DESCRIPTION OF THE TASK
Go through the data below and gather each line containing "Tennessee".

INFORMATION SHOWN
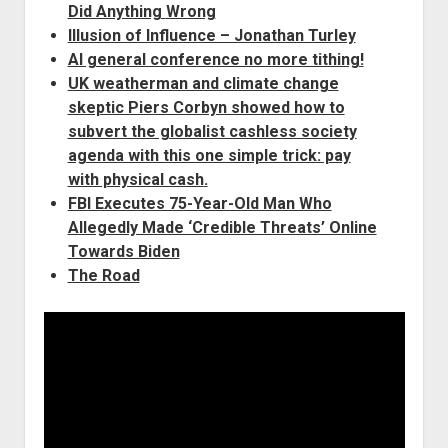
Did Anything
Wrong
Illusion of Influence – Jonathan Turley
AI general conference no more tithing!
UK weatherman and climate change
skeptic Piers Corbyn showed how to
subvert the globalist cashless society
agenda with this one simple trick: pay
with physical cash
.
FBI Executes 75-Year-Old Man Who
Allegedly Made ‘Credible Threats’ Online
Towards Biden
The Road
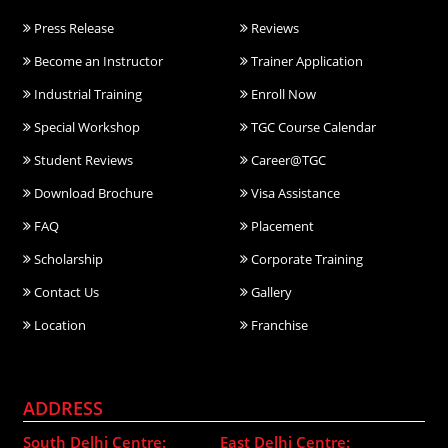
Press Release
Reviews
Become an Instructor
Trainer Application
Industrial Training
Enroll Now
Special Workshop
TGC Course Calendar
Student Reviews
Career@TGC
Download Brochure
Visa Assistance
FAQ
Placement
Scholarship
Corporate Training
Contact Us
Gallery
Location
Franchise
ADDRESS
South Delhi Centre:
East Delhi Centre:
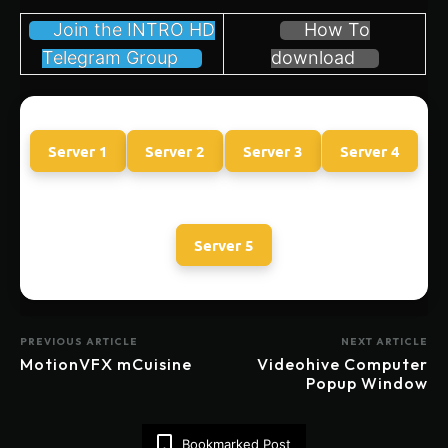
Join the INTRO HD
How To
Telegram Group
download
Server 1
Server 2
Server 3
Server 4
Server 5
PREVIOUS ARTICLE
NEXT ARTICLE
MotionVFX mCuisine
Videohive Computer
Popup Window
Bookmarked Post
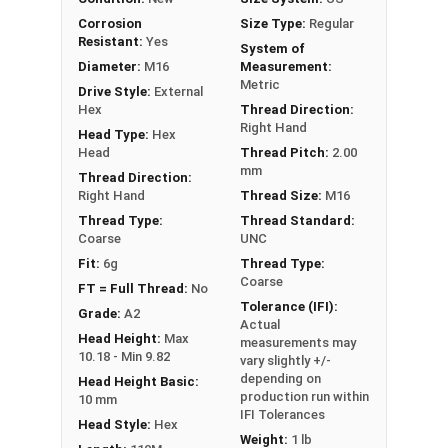
PT = Partial Thread
Corrosion
Size Type:
Regular
Resistant:
Yes
System of
Diameter:
M16
Measurement:
Metric
Drive Style:
External
Hex
Thread Direction:
Right Hand
Head Type:
Hex
Head
Thread Pitch:
2.00
mm
Thread Direction:
Right Hand
Thread Size:
M16
Thread Type:
Thread Standard:
Coarse
UNC
Fit:
6g
Thread Type:
Coarse
FT = Full Thread:
No
Tolerance (IFI):
Grade:
A2
Actual
Head Height:
Max
measurements may
10.18 - Min 9.82
vary slightly +/-
depending on
Head Height Basic:
production run within
10 mm
IFI Tolerances
Head Style:
Hex
Weight:
1 lb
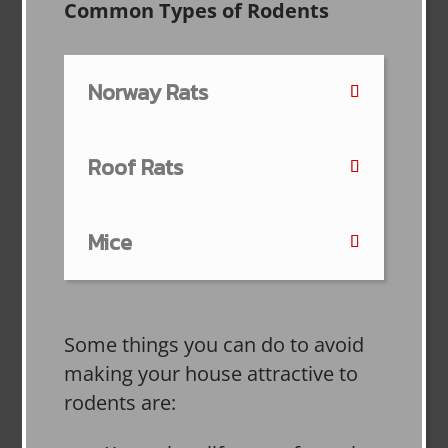
Common Types of Rodents
Norway Rats
Roof Rats
Mice
Some things you can do to avoid
making your house attractive to
rodents are:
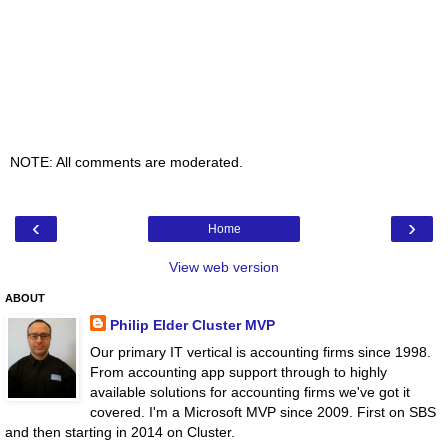
NOTE: All comments are moderated.
‹
›
Home
View web version
ABOUT
Philip Elder Cluster MVP
Our primary IT vertical is accounting firms since 1998.
From accounting app support through to highly
available solutions for accounting firms we've got it
covered. I'm a Microsoft MVP since 2009. First on SBS
and then starting in 2014 on Cluster.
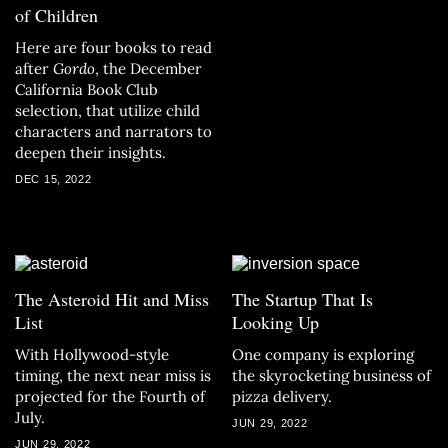
of Children
Here are four books to read
after
Gordo
, the December
California Book Club
selection, that utilize child
characters and narrators to
deepen their insights.
DEC 15, 2022
The Asteroid Hit and Miss
The Startup That Is
List
Looking Up
With Hollywood-style
One company is exploring
timing, the next near miss is
the skyrocketing business of
projected for the Fourth of
pizza delivery.
July.
JUN 29, 2022
JUN 29, 2022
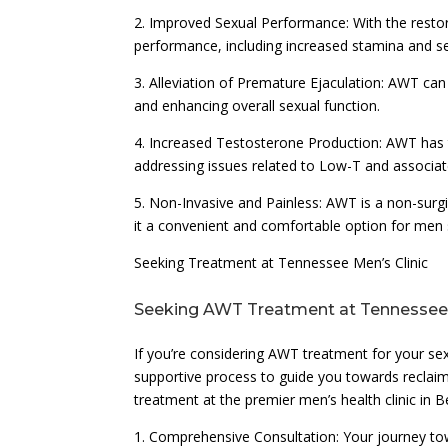
2. Improved Sexual Performance: With the restor
performance, including increased stamina and s
3. Alleviation of Premature Ejaculation: AWT ca
and enhancing overall sexual function.
4. Increased Testosterone Production: AWT has t
addressing issues related to Low-T and associat
5. Non-Invasive and Painless: AWT is a non-surgi
it a convenient and comfortable option for men 
Seeking Treatment at Tennessee Men’s Clinic
Seeking AWT Treatment at Tennessee 
If you’re considering AWT treatment for your se
supportive process to guide you towards reclaim
treatment at the premier men’s health clinic in 
1. Comprehensive Consultation: Your journey tow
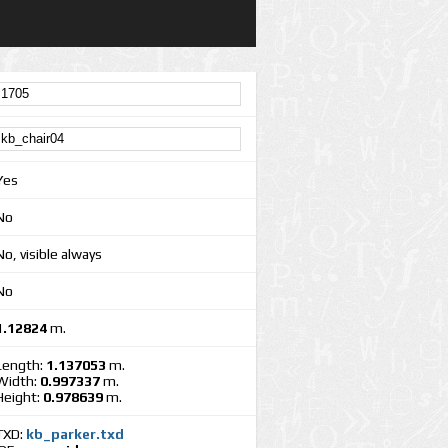
Yes
No
No, visible always
No
1.12824
m.
Length:
1.137053
m.
Width:
0.997337
m.
Height:
0.978639
m.
TXD:
kb_parker.txd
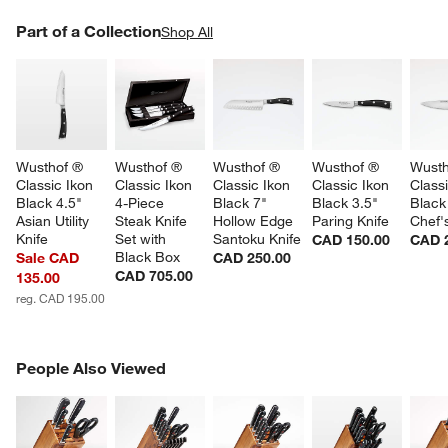
w window)
PART OF A COLLECTION
Part of a Collection
ITEMS SKIPPED. UNDO.
Shop All
SK
Wusthof ® 
Wusthof ® 
Wusthof ® 
Wusthof ® 
Wusth
Classic Ikon 
Classic Ikon 
Classic Ikon 
Classic Ikon 
Classi
Black 4.5" 
4-Piece 
Black 7" 
Black 3.5" 
Black
Asian Utility 
Steak Knife 
Hollow Edge 
Paring Knife
Chef'
Knife
Set with 
Santoku Knife
CAD 150.00
CAD 
Black Box
Sale CAD
CAD 250.00
CAD 705.00
135.00
reg. CAD 195.00
PEOPLE ALSO VIEWED
People Also Viewed
ITEMS SKIPPED. UNDO.
SK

FINISHED TASK
Seeking Treatment at Tennessee Men’s Clinic
Seeking AWT Treatment at Tennessee 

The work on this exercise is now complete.